You see, DC has shotty recordkeeping and had no documentation of the building. They claimed the property did not conform to the zoning ordinances. Long story short – they were wrong and I was right. The property is now humming along but it took most of 2018 to stabilize the property.
I was intentionally out of the market in 2018. I had bought two properties in less than six months the previous year. My cash reserves were depleted, I was focused on getting rental property #4 up and running, and I needed to repay my HELOC. The real estate market still moved forward in 2018 as prices climbed to record highs. There was less inventory to go around. Increased interest rates also sidelined some would-be buyers.
As we enter 2019, many people are concerned about a recession. Likewise, many are concerned about real estate prices and think we are due for a pullback. Candidly, we are a bit ‘long in the tooth’ as the United States’ economy has experienced one of the longest economic expansions in history. We are probably near the peak or in ‘Phase III’. However, the real estate market may not slip into ‘Phase IV’ for a few years.
I am still actively looking for new real estate deals and have submitted multiple offers this year. However, many deals do not provide appealing returns.

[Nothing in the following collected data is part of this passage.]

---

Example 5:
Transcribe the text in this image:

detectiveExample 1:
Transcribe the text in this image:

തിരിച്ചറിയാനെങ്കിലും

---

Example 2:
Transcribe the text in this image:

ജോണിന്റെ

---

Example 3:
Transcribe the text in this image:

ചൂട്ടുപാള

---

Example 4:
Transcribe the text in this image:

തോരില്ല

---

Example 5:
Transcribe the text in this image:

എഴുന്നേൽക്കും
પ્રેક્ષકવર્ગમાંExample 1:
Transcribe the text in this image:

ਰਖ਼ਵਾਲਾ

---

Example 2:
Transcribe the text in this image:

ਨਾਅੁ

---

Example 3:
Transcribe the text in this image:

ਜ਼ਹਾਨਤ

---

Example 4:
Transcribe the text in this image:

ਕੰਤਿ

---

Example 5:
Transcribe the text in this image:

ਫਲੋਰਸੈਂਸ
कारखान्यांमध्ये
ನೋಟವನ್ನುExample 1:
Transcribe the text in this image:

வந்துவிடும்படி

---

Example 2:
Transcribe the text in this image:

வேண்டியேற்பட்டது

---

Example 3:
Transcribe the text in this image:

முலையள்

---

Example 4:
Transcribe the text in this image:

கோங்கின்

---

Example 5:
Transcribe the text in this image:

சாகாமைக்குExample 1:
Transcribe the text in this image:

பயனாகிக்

Given that we are probably late in the current real estate cycle, it’s more important now than ever to stick to fundamentals. Do not forget that cash flow is king. Don’t do a thin deal or leave yourself little room for error.

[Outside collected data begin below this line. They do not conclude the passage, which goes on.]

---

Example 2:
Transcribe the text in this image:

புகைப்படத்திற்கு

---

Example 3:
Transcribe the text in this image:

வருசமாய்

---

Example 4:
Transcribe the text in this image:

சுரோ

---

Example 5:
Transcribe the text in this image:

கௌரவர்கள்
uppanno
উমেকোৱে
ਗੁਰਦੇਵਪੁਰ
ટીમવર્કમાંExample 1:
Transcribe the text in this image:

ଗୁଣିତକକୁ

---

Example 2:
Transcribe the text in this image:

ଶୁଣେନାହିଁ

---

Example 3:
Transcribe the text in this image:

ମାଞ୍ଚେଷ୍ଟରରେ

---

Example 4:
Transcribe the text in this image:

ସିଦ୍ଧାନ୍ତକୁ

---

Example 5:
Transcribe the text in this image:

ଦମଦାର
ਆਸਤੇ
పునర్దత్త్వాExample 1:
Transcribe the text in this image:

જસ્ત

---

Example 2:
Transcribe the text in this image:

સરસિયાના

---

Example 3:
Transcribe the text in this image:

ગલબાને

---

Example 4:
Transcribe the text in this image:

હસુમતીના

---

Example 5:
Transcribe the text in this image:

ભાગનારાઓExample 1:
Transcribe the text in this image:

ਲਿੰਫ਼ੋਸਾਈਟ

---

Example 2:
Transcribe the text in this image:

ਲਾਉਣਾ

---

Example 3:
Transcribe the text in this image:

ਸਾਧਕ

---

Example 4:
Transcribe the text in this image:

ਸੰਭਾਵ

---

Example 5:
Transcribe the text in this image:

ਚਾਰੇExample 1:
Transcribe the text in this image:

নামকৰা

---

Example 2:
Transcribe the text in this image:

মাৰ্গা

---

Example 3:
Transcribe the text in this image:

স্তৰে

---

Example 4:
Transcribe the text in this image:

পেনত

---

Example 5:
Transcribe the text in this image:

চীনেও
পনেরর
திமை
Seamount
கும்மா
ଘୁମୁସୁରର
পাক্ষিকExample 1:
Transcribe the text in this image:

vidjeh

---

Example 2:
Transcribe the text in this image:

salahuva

The economic data suggests the economy is on stable footing. Don’t let the fear-mongering media convince you otherwise; their job is to drive ratings and attract eyeballs. Based on the 18-year cycle theory, we shouldn’t expect a real estate correction/pullback until 2024.
If you are struggling to find, its probably because of where we are in the cycle. Keep in mind that every market is different and that there is always a deal out there. A few years ago I might’ve looked at 8-10 places before finding a quality deal. Today, I scan dozens of deals before finding a quality investment opportunity.